EXERCISE OBJECTIVE:
Every line of the following records that includes "lines" should be copied.

MATERIAL FOR THIS EXERCISE:

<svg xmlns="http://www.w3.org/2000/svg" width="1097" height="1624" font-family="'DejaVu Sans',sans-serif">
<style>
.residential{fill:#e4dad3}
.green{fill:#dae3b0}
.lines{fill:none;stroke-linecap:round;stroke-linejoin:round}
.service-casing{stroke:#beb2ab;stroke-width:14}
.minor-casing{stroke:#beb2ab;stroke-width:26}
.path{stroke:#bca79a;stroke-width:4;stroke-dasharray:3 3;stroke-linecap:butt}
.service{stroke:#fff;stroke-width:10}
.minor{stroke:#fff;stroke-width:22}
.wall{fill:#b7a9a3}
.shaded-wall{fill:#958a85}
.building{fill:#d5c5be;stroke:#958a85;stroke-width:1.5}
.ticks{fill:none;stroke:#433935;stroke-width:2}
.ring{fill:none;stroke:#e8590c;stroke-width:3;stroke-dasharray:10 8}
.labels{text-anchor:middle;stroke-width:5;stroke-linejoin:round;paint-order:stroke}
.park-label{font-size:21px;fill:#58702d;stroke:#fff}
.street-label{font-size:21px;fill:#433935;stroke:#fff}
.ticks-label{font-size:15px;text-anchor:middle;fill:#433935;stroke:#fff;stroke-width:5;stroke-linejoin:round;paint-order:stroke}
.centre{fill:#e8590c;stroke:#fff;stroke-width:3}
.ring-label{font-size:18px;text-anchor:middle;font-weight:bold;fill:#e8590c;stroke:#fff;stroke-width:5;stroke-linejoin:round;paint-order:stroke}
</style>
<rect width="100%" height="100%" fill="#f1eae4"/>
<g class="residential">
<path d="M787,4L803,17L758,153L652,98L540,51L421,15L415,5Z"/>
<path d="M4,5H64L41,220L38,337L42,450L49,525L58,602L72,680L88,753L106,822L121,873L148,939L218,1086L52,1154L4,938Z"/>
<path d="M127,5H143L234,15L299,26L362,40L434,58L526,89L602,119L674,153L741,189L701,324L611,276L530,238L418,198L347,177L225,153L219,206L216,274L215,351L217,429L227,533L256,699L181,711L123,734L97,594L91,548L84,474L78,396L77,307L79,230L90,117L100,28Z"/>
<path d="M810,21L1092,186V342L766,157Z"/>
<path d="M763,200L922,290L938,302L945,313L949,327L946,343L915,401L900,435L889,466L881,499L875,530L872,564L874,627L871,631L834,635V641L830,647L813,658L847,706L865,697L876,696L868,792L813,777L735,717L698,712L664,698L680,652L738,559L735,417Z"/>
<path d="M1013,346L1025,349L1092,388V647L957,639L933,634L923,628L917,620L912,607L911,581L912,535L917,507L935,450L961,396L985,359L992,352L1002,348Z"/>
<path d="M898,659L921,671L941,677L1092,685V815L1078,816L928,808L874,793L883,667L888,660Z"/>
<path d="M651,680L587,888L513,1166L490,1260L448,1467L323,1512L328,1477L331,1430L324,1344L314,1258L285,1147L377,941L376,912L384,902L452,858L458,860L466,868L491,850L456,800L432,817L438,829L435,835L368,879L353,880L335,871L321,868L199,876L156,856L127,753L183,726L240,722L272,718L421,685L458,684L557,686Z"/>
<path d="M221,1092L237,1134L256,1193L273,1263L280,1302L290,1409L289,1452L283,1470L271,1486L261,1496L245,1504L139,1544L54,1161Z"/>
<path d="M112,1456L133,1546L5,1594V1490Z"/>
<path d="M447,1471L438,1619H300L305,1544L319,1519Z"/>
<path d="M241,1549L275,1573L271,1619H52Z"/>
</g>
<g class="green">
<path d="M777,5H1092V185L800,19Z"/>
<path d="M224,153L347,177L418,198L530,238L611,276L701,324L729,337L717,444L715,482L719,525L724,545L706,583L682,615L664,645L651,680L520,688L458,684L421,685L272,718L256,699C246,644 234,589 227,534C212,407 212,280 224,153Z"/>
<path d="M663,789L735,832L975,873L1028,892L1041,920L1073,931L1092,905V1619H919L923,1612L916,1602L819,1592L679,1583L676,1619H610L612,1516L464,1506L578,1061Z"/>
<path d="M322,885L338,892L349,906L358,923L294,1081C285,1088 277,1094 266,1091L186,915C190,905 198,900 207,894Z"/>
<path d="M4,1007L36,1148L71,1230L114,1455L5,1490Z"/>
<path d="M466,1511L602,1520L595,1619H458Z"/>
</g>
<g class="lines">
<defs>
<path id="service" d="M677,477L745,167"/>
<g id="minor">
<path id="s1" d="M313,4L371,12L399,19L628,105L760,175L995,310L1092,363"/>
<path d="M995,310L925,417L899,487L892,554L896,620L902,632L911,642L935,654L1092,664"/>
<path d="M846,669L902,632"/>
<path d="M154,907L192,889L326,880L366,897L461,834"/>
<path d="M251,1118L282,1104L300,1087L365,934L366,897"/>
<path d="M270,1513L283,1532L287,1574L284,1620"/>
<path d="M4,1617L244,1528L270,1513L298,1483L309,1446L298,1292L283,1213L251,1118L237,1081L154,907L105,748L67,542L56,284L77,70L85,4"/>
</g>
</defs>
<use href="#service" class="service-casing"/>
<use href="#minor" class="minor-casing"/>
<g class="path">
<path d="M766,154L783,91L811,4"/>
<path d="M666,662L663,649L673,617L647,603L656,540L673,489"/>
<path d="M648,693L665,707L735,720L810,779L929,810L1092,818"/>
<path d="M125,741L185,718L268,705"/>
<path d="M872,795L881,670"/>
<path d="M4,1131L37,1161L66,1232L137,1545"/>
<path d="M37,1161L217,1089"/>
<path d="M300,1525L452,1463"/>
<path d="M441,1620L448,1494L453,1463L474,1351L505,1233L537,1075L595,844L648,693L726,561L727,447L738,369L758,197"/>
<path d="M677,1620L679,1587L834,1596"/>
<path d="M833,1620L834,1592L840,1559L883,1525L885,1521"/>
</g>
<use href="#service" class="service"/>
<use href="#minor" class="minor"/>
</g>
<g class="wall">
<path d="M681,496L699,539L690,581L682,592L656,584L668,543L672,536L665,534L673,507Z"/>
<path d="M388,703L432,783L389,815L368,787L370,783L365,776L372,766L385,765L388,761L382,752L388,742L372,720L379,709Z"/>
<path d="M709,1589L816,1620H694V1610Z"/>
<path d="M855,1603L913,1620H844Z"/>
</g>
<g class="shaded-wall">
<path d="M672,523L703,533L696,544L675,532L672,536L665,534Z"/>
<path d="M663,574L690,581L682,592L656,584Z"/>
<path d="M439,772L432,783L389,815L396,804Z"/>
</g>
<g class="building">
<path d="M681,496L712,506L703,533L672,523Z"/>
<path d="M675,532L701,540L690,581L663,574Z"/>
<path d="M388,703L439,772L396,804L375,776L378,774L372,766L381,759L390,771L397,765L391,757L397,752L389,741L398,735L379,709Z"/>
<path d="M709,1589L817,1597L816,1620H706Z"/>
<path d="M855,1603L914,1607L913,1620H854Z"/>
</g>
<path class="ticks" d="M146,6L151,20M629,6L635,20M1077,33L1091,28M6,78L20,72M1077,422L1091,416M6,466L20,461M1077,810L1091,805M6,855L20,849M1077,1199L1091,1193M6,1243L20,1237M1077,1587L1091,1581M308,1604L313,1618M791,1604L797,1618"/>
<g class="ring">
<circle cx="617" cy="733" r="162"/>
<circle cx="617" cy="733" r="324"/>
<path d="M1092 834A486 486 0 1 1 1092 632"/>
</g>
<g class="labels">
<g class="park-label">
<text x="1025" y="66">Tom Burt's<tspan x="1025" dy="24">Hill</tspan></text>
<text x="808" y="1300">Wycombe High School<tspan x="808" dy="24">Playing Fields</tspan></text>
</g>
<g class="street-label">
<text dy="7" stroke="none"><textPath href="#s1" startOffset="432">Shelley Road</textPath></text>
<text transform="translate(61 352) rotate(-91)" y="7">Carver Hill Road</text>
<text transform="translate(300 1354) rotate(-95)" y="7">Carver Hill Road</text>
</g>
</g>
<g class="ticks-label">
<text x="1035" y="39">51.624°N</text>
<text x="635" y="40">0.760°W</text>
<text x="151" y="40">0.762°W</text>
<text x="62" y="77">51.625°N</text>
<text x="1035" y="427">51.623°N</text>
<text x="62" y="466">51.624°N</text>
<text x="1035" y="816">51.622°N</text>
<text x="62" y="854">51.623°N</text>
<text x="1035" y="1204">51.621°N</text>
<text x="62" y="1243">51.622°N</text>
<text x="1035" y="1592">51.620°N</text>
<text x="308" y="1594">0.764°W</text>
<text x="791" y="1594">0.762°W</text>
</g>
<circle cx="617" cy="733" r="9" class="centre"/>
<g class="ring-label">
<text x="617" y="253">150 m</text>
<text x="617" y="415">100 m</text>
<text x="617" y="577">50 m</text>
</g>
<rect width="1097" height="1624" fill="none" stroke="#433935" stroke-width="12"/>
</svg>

---

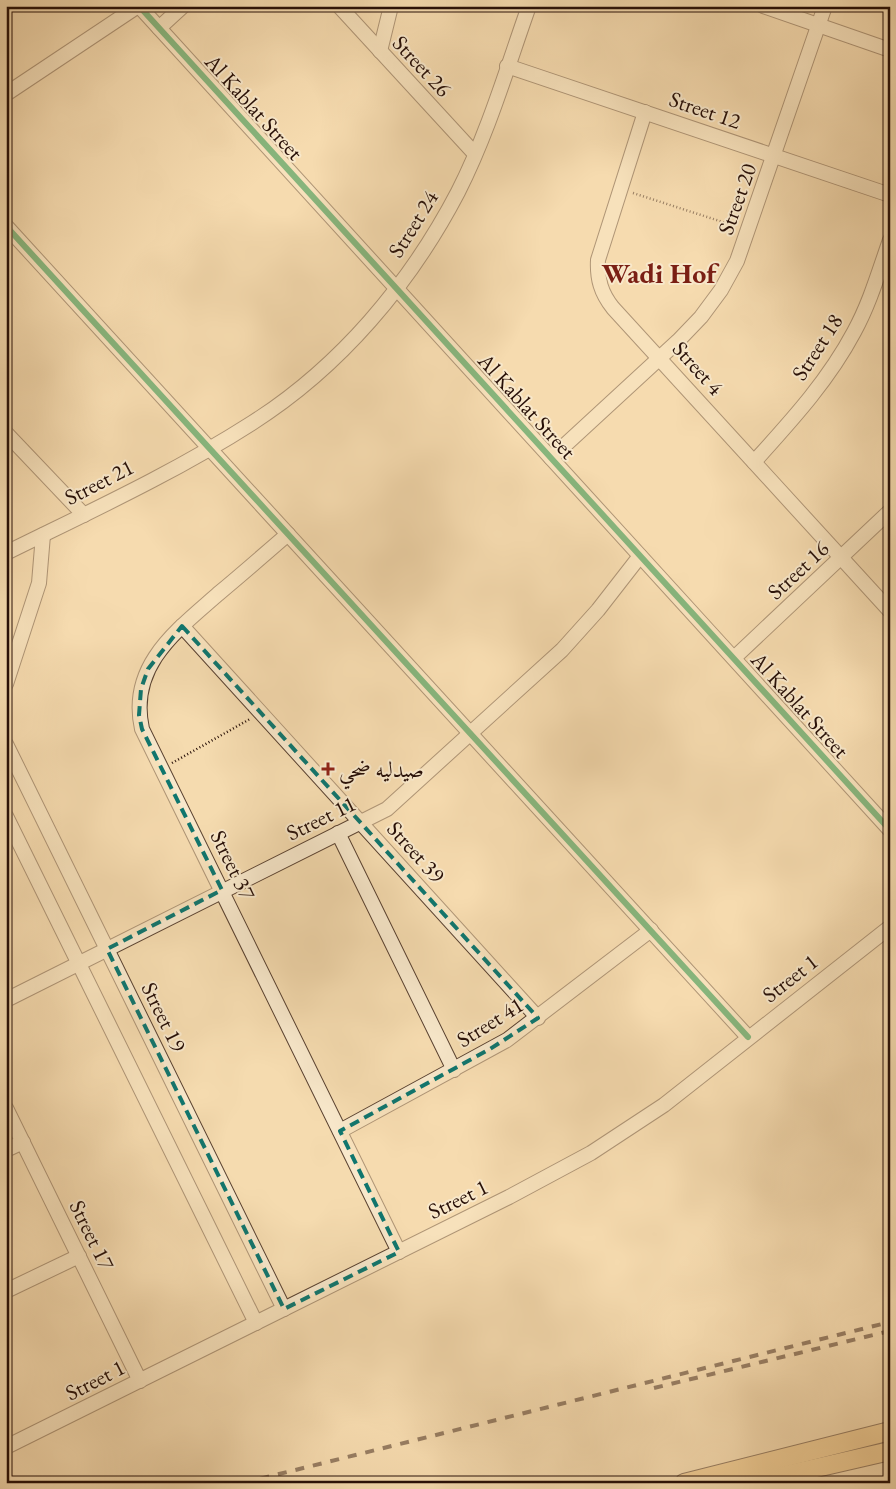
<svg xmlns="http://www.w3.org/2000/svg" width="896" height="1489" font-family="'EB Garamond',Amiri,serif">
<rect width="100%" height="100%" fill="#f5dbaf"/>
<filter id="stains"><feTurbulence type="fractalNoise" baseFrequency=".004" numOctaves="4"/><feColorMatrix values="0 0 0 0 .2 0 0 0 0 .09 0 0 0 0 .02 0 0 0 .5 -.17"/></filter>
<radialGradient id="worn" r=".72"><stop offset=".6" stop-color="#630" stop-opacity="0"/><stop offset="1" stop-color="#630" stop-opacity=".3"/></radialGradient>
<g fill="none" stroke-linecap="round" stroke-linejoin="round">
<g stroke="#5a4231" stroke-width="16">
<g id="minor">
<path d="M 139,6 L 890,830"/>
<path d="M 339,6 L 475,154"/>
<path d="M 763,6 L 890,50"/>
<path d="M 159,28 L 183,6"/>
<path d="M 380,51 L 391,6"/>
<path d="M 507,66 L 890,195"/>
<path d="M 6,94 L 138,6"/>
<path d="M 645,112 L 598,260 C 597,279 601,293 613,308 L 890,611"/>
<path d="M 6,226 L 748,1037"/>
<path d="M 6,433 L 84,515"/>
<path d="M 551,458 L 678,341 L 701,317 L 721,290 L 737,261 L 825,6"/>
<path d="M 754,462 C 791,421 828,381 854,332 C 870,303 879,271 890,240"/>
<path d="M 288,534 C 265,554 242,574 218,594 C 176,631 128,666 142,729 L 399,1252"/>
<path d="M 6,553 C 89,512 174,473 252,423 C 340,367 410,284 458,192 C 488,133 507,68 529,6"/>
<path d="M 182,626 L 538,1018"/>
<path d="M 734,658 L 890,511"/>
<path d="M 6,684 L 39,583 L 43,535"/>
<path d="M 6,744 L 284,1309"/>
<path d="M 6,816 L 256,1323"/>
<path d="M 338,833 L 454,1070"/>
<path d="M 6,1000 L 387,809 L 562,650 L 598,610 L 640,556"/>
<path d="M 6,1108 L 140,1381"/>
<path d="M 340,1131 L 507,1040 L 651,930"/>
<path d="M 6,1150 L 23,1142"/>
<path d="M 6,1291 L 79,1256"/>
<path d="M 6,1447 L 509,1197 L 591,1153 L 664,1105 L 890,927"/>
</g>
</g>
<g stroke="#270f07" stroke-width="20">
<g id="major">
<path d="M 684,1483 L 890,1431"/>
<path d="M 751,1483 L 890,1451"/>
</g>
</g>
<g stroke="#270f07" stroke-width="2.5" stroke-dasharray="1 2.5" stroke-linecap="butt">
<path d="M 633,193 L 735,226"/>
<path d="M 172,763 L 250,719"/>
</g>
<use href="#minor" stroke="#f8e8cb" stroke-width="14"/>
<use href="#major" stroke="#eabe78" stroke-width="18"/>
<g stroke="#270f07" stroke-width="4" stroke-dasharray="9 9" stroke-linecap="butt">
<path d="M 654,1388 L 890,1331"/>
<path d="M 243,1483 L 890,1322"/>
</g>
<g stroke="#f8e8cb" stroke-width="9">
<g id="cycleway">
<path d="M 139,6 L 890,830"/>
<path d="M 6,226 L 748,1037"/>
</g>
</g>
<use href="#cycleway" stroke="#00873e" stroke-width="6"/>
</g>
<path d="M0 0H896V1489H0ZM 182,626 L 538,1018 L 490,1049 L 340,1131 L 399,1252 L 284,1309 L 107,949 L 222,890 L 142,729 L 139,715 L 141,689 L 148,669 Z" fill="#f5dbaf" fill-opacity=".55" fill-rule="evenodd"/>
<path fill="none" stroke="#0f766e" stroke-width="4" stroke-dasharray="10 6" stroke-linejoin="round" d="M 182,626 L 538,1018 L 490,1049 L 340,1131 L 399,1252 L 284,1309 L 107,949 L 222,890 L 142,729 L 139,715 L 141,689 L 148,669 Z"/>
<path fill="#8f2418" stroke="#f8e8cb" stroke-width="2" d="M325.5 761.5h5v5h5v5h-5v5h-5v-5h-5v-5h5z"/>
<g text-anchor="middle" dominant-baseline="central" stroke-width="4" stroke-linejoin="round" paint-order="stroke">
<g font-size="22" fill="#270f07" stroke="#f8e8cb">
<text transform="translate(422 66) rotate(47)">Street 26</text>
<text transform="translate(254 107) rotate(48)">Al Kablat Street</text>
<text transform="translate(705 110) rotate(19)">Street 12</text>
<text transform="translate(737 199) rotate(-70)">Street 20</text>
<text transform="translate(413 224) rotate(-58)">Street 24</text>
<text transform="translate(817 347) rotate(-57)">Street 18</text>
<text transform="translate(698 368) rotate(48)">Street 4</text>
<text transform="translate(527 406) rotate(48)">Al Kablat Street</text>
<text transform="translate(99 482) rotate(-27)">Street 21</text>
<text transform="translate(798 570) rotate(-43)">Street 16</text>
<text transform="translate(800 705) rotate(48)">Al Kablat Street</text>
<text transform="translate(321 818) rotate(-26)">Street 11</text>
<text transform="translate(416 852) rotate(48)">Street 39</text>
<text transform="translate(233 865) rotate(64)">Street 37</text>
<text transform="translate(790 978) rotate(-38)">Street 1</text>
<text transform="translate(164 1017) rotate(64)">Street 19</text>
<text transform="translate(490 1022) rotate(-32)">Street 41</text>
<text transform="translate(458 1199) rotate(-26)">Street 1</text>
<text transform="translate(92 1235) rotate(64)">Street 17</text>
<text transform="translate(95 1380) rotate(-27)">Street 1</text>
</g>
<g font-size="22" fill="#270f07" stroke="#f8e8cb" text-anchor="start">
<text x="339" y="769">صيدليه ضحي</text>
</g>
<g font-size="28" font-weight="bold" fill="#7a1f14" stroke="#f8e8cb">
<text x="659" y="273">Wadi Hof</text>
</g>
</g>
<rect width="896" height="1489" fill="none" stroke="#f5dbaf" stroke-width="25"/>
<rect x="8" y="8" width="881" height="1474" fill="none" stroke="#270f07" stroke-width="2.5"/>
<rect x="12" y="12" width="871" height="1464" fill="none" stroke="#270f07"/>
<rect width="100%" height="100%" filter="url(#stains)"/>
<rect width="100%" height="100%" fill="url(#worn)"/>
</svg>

REPLY TO THE EXERCISE:
.lines{fill:none;stroke-linecap:round;stroke-linejoin:round}
<g class="lines">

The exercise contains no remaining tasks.